Figure 4.

ApoE and ApoA-I levels in soluble brain fraction are decreased in APP/E4/Abca1^−/+ but not in APP/E3/Abca1^−/+ mice. Soluble brain exacts were used from the cortices and hippocampi of 6- to 8-month-old APP/E3, APP/E4, APP/E3/Abca1^−/+, and APP/E4/Abca1^−/+ mice. A, Cholesterol concentration was measured in the soluble brain fraction as explained in the text. Two-way ANOVA demonstrated no interaction and no effects of genotypes. N = 6–9 mice per group. B, ApoE was detected in the soluble fraction of cortex and hippocampus by ELISA as explained in Materials and Methods.
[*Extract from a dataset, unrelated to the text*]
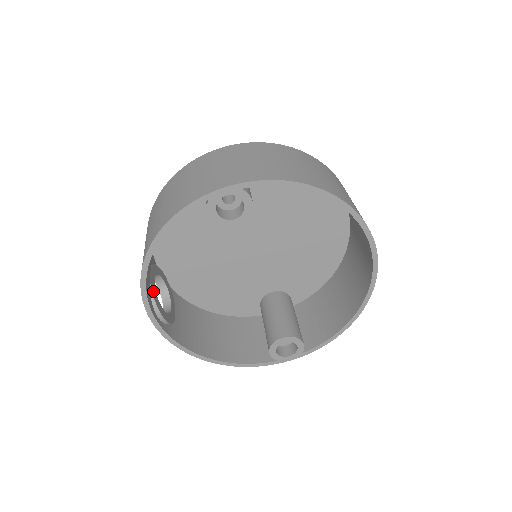
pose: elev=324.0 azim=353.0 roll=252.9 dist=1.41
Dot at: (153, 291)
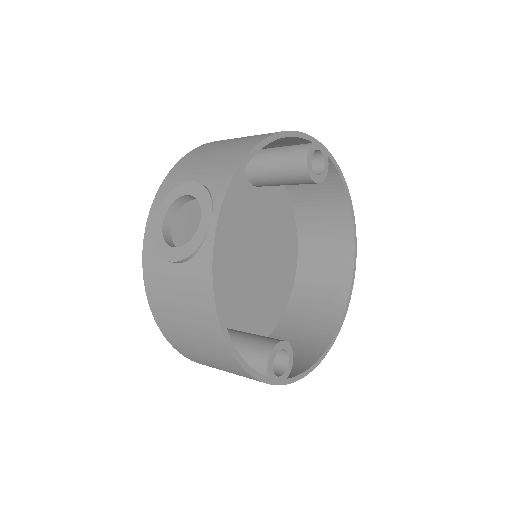
Dot at: occluded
Analysis is by two-way ANOVA. There is no interaction between ApoE and Abca1; there are main effects of Abca1 (p < 0.01) and ApoE (p < 0.001). *p < 0.5 by t test. N = 6–10 mice per group. C, ApoA-I was detected in the soluble fraction of cortex and hippocampus by WB. The intensity of the bands were quantified and analyzed by two-way ANOVA. There is no interaction between ApoE and Abca1, and there is a main effect of Abca1 (p < 0.05) but not of ApoE. *p < 0.5 by t test. N = 6–8 mice per group. D, Western blotting for Abca1, full-length APP (APPfl), and C-terminal fragments result of β-secretase cleavage (CTFβ). β-Actin is shown as a loading control. E represents the quantification of CTFβ. Note that there is no difference between the genotypes. N = 6–8 mice per group. Error bars indicate SEM.